Doomsdayiscoming · 07/03/2021 19:57

YABU.

I’d never let them near my kids, regardless of their vaccine status.

AcrossthePond55 · 07/03/2021 19:57

Bottom line is it's a choice for BOTH parties.

OP and her DH have the right to decide how/when/if their children may become exposed to Covid. No one has the right to tell them they MUST do a thing or see a person that they feel presents a risk.

Likewise, the iLs have the absolute right to decide NOT to be vaxxed. No one has the right to tell them they MUST get the jab.

ALL decisions have consequences. But those consequences are CHOSEN by the person making the decision. If the iLs choose not to vax, then they are CHOOSING not to see the DGC. OP is not and cannot 'force' them to get vaxxed. The iLs must weigh up the decision and then live with the consequences. As must the OP if her children later resent her for the decision.

DH and I are vaxxed. But even so, with the knowledge provided right now I don't feel comfortable being around others (especially a child or a baby) without masks and distancing. Not because I worry about me, but because I worry I may carry it to them.
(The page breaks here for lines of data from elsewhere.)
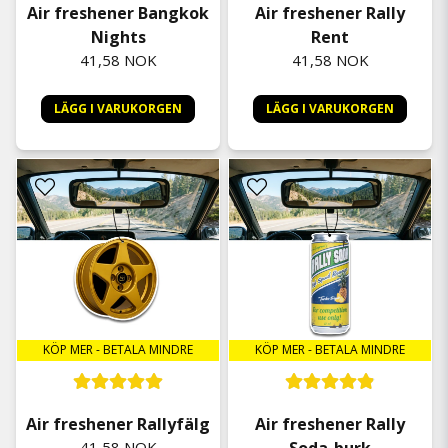
Air freshener Bangkok
Air freshener Rally
Nights
Rent
41,58 NOK
41,58 NOK
LÄGG I VARUKORGEN
LÄGG I VARUKORGEN
KÖP MER - BETALA MINDRE
KÖP MER - BETALA MINDRE
Air freshener Rallyfälg
Air freshener Rally
41,58 NOK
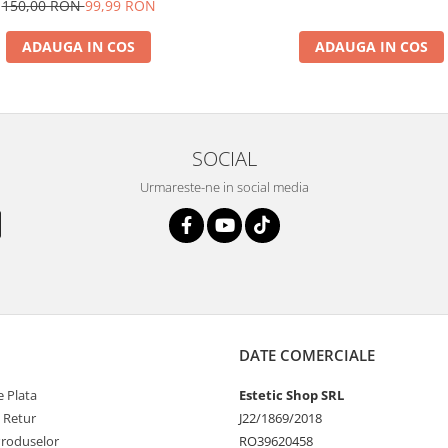
150,00 RON
99,99 RON
ADAUGA IN COS
ADAUGA IN COS
SOCIAL
Urmareste-ne in social media
DATE COMERCIALE
 Plata
Estetic Shop SRL
e Retur
J22/1869/2018
Produselor
RO39620458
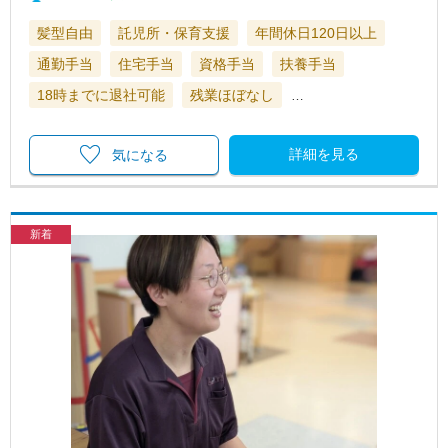
髪型自由
託児所・保育支援
年間休日120日以上
通勤手当
住宅手当
資格手当
扶養手当
18時までに退社可能
残業ほぼなし
…
詳細を見る
気になる
新着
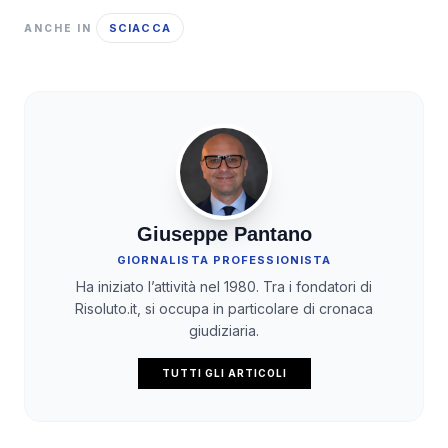
SCIACCA
ANCHE IN
Giuseppe Pantano
GIORNALISTA PROFESSIONISTA
Ha iniziato l’attività nel 1980. Tra i fondatori di
Risoluto.it, si occupa in particolare di cronaca
giudiziaria.
TUTTI GLI ARTICOLI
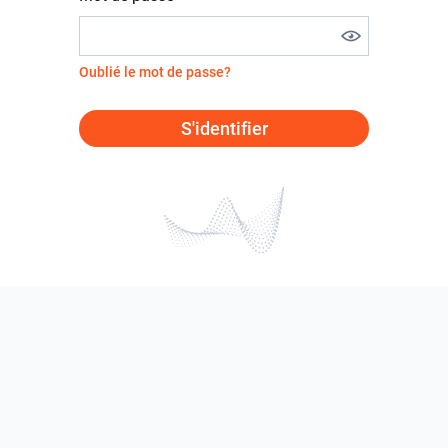
Oublié le mot de passe?
S'identifier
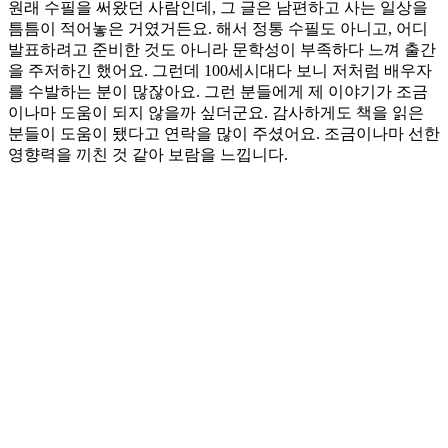
원래 수필을 써왔던 사람인데, 그 글은 남편하고 사는 일상을
틈틈이 적어놓은 거였거든요. 해서 정통 수필도 아니고, 어디
발표하려고 준비한 것도 아니라 문학성이 부족하다 느껴 출간
을 주저하긴 했어요. 그런데 100세시대다 보니 저처럼 배우자
를 수발하는 분이 많잖아요. 그런 분들에게 제 이야기가 조금
이나마 도움이 되지 않을까 싶더군요. 감사하게도 책을 읽은
분들이 도움이 됐다고 연락을 많이 주셨어요. 조금이나마 선한
영향력을 끼친 것 같아 보람을 느낍니다.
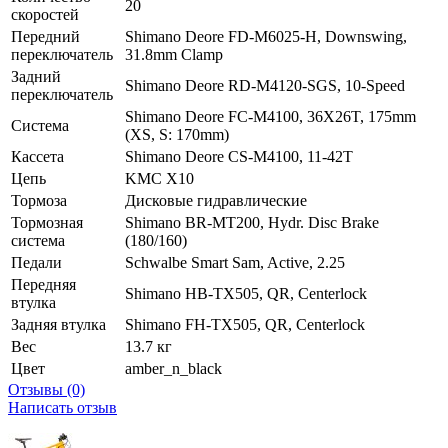
20
скоростей
Передний
Shimano Deore FD-M6025-H, Downswing,
переключатель
31.8mm Clamp
Задний
Shimano Deore RD-M4120-SGS, 10-Speed
переключатель
Shimano Deore FC-M4100, 36X26T, 175mm
Система
(XS, S: 170mm)
Кассета
Shimano Deore CS-M4100, 11-42T
Цепь
KMC X10
Тормоза
Дисковые гидравлические
Тормозная
Shimano BR-MT200, Hydr. Disc Brake
система
(180/160)
Педали
Schwalbe Smart Sam, Active, 2.25
Передняя
Shimano HB-TX505, QR, Centerlock
втулка
Задняя втулка
Shimano FH-TX505, QR, Centerlock
Вес
13.7 кг
Цвет
amber_n_black
Отзывы (0)
Написать отзыв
Ilovechinese · 07/03/2021 19:57

Yes yabu to use your children to blackmail them into having a medical treatment they dont want!! The NHS have already said it doesn't stop the spread it just lessons symptoms. Plus children would most likely be fine no worse than a cold they caught it. If you dont like them and they are controlling then dont see them for that reason, dint they to force them into having a vaccine!! How selfish! Not only to them but to your own child as you said she gets on well with them.

oblada · 07/03/2021 19:58

To all those stating that people MUST get the covid vaccine otherwise they are mad/stupid etc - I hope you won't be holidaying in France anytime soon. The uptake over there is pretty poor.

Personally I haven't made up my mind but I'm enough of an adult to realise we all need to make individual choices, ideally informed choices, on the matter and respect the choices made by others.

Doomsdayiscoming · 07/03/2021 19:59

@LockdownIsDrivingMeMad

The covid vaccine program is a trial vaccine.

It takes years of testing and trials to come up with a safe tested vaccine.

The in laws have their heads screwed on right.

Your in laws probably don't want to be Guinea pigs in this vaccine trial.